▶ [PROMPT]:
Every line below that includes the word "który" needs to be copied.

▶ [SUPPLIED DATA]:
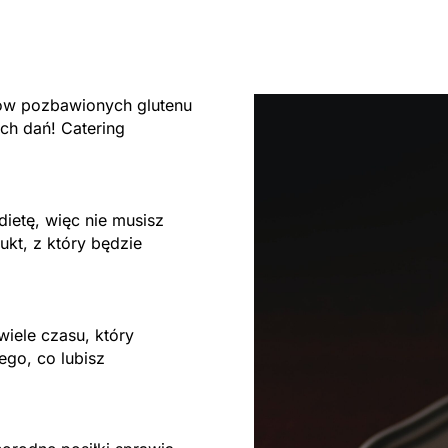
tów pozbawionych glutenu
ch dań! Catering
ietę, więc nie musisz
ukt, z który będzie
wiele czasu, który
ego, co lubisz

▶ [RESULT]:
ukt, z który będzie
wiele czasu, który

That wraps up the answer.